Она раскрыла верхние дверцы секретера и вынула тот ящичек, который «другая она» выдвигала во сне.

«Что теперь?»

Герда просунула руку в недра секретера, но, разумеется, ничего там не нашла. Глубина секретера не оставляла места для тайника. Вот разве что высота?

Пальцы нащупали деревянный свод и, подчиняясь интуиции, нажали на него. Тонкая дощечка поддалась неожиданно легко и так же легко сдвинулась влево, а сверху на руку упало что-то тяжелое, оказавшееся на поверку той самой шкатулкой, которую Герда давеча видела во сне.

«Вот ужас-то какой! — испугалась она. — Это кто же мне тайну-то открыл? Мать покойница или фея-крестная?»

Шкатулка оказалась совсем небольшой и именно такой, какой приснилась. Почти квадратная, плоская, сделанная из какого-то темного дерева, инкрустированного слоновой костью. Открывать ее было страшно, но начав дело, негоже бросать его на полпути! Герда глубоко вздохнула, пытаясь унять разбежавшееся под гору сердце, выдохнула и, уже не колеблясь, открыла так напугавшую ее шкатулку. Внутри лежали овальная миниатюра, выполненная масляными красками на слоновой кости, и маленькая, но толстая книжица, надписанная на горанде «Дневник».

На миниатюре был изображен молодой мужчина в парадной офицерской форме. Его лицо показалось Герде знакомым, и, прикрыв глаза, она попыталась вспомнить, где она видела раньше этого человека, но ничего путного вспомнить так и не смогла.

«Интересно, сколько может стоить такая миниатюра?» — подумала она мимоходом, отложив в сторону портрет и взяв в руки «Дневник».

Пролистнула страницу, две. Прочла фразу, другую. Записи в дневнике делала ее мать. Она начала его за несколько месяцев до отъезда из Горанда, вела по дороге в Эринор и продолжала вносить новые записи — но уже гораздо реже — в течение года после свадьбы с Корнелиусом Гемма.

«Вот как? — удивилась Герда, выхватив несколько фраз из описания самой свадьбы, — Так «папенька» в ту пору не имел еще баронского титула?»

Дневник следовало внимательно изучить, но, по-видимому, не сегодня. Хотя Герде и было любопытно, что такого в этом портрете и в этом дневнике, что их пришлось прятать в особом тайнике?

Она поспешно собрала содержимое шкатулки в один из пустых кожаных кошелей, доставшихся ей от матери, и, стараясь не оставлять следов, перепрятала в свою тайную сокровищницу.

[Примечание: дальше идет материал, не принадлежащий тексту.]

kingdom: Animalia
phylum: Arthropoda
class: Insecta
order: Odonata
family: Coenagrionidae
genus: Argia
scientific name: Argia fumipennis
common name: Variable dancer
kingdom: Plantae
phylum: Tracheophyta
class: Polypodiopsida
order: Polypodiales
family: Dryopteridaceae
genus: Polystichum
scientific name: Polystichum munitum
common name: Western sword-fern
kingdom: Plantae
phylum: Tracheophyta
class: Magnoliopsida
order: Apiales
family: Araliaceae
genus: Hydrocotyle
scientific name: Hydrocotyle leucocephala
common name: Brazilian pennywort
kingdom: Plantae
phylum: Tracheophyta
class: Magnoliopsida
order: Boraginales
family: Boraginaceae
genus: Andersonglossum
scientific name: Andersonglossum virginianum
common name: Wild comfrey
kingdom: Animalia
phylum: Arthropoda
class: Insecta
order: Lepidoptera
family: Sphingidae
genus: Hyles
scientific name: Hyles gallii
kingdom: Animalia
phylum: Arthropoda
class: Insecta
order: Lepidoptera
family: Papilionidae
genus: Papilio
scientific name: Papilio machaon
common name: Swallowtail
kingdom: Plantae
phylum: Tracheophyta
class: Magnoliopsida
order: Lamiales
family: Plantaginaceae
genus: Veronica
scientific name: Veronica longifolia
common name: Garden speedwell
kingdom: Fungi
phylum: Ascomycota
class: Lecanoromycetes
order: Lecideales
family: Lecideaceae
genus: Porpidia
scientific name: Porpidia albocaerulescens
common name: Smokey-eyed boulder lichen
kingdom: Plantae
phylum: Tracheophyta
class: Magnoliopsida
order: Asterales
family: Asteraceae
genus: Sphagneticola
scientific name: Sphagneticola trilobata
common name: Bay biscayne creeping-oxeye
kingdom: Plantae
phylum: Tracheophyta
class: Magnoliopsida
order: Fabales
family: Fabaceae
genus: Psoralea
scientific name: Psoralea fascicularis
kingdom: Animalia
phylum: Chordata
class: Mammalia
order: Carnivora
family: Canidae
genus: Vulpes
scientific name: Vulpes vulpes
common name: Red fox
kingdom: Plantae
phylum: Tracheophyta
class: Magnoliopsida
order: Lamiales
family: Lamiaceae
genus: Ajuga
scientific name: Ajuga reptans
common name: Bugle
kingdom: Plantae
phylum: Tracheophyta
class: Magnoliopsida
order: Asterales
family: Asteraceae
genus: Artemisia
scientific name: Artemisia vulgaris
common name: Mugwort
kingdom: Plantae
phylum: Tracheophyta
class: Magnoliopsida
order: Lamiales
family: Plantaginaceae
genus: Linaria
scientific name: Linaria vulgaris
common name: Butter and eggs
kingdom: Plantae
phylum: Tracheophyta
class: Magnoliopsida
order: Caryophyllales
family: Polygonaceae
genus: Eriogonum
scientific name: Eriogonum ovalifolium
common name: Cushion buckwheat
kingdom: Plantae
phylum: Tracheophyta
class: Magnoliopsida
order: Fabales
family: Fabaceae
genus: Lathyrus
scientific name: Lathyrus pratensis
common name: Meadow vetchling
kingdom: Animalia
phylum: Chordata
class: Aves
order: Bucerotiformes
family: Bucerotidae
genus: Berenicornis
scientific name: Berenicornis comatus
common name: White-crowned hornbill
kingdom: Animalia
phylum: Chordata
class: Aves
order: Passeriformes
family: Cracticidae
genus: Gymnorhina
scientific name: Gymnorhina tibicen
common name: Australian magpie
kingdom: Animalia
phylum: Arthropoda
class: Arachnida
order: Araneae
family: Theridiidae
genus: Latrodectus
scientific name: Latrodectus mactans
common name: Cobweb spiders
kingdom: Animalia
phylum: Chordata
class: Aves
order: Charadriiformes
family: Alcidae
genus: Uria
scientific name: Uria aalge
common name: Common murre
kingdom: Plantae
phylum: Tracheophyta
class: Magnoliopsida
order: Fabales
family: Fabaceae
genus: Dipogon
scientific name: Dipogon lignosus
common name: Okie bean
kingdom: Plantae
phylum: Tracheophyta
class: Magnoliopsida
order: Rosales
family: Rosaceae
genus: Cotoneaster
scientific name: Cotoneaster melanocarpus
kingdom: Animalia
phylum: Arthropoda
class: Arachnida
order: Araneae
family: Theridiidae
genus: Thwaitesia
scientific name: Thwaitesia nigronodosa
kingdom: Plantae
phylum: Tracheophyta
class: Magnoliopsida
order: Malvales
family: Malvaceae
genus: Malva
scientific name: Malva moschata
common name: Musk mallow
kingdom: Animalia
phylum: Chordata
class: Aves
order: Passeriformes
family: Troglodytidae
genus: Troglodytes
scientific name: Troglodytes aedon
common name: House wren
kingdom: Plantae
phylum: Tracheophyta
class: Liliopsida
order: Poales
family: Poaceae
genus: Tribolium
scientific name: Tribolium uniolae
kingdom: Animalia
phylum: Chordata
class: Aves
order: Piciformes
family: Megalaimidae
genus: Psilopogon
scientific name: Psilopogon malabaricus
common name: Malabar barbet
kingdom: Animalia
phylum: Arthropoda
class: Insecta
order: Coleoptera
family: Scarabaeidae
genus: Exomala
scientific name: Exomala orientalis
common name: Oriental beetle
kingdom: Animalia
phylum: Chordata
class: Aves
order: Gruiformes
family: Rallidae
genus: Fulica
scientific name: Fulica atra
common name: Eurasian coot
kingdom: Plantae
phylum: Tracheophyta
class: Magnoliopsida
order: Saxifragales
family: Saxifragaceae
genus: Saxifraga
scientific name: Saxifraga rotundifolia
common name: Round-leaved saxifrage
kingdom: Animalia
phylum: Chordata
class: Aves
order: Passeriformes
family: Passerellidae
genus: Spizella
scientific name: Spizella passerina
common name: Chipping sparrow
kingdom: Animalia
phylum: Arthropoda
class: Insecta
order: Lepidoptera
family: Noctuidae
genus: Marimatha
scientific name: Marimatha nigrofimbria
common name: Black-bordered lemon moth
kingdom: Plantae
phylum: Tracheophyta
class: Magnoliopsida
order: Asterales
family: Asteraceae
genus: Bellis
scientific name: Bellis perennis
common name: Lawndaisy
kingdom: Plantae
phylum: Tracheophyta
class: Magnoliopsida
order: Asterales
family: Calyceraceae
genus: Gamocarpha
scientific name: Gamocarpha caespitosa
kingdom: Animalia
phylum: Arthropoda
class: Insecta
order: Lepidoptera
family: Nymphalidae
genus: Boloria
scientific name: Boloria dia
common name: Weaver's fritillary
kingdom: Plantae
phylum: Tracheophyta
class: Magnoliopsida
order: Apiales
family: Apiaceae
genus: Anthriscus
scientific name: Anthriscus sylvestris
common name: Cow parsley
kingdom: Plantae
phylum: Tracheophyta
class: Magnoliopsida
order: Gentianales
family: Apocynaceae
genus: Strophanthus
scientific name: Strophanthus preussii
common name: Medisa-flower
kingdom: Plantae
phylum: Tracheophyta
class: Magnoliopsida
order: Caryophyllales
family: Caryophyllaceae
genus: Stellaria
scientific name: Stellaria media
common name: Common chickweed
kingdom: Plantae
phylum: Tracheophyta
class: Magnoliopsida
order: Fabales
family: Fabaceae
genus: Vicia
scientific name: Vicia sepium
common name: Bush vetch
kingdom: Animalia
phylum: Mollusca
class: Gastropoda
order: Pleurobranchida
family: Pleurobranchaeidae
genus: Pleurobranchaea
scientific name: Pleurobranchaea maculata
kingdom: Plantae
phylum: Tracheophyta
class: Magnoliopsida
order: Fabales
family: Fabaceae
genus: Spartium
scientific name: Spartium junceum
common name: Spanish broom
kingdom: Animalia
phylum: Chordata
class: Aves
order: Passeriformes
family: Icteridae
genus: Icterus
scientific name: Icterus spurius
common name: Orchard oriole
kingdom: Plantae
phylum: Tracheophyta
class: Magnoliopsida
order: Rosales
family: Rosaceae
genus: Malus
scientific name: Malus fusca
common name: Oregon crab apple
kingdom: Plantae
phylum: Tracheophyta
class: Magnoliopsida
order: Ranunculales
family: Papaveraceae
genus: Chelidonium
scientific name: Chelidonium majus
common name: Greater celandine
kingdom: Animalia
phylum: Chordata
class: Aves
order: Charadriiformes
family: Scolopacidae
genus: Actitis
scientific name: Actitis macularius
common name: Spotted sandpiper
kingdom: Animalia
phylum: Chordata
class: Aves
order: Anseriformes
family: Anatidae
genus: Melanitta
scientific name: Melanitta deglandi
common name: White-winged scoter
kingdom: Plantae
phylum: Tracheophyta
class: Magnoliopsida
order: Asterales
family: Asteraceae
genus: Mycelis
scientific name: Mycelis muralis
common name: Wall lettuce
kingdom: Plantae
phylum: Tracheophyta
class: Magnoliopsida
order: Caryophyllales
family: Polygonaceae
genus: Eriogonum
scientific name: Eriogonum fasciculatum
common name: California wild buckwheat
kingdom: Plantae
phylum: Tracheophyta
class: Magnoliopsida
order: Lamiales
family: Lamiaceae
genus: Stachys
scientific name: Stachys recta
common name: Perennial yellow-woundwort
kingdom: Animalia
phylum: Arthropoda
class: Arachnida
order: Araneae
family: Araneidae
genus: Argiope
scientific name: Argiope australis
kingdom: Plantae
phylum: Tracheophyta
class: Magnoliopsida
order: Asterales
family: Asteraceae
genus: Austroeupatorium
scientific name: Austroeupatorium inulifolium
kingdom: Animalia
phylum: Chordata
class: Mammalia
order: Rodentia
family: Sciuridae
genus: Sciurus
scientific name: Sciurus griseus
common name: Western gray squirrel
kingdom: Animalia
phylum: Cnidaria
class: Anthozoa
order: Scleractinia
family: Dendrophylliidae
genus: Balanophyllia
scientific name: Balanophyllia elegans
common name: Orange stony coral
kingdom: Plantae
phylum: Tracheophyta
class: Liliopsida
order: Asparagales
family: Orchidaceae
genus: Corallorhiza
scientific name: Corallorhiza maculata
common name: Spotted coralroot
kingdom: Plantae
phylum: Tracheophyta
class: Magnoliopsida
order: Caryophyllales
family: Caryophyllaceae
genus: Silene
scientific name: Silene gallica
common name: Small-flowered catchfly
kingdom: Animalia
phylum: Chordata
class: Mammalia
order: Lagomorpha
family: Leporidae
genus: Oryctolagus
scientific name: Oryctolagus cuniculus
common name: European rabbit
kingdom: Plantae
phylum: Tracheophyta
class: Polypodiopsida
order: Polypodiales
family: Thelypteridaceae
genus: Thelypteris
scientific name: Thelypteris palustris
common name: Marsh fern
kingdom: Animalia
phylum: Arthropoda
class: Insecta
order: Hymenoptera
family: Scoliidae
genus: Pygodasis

В стене, за одним из камней — он выпал сам собой, когда Герда пыталась вбить туда колышки для платьев, — находилась ниша, ее собственный тайник, в котором хранились несколько кошельков с золотыми и серебряными монетами, векселя банкирского дома «Горм и сыновья» на семьсот пятьдесят золотых гульденов и подорожная, с которой Герда собиралась когда-нибудь в будущем навсегда удрать из этого дома и из этого города. Подорожная, выписанная на имя эдле Александры-Валерии ди Чента девятнадцати лет от роду двадцать лет назад в городе Арона, что в Великом герцогстве Горанд, лежала в секретере матери среди прочих бумаг. Год выдачи подделать оказалось совсем несложно: и 1663 год превратился в 1685. Конечно, Герде всего шестнадцать лет, а не девятнадцать или двадцать, но выглядит она достаточно взрослой, чтобы не вызвать подозрений у пограничной стражи…

2

Весь следующий день Герда маялась от тоски и какого-то совершенно незнакомого ей душевного томления. Чего-то ей словно бы не хватало, было нужно, необходимо. Вот только Герда никак не могла взять в толк, что бы это могло быть. Не голод, не жажда и, скорее всего, не страсть. Во всяком случае, никакой влюбленности к кому бы то ни было она вроде бы не испытывала. То есть снова ничего конкретного, но томление плоти, насколько было известно из книг, это чувство более чем конкретное, потому что всегда направлено на определенного человека. Однако в том-то и дело, Герда не могла облечь свои чувства в слова. Потому, наверное, и мучилась, принимаясь то за одно, то за другое, но ничего не доводя до конца.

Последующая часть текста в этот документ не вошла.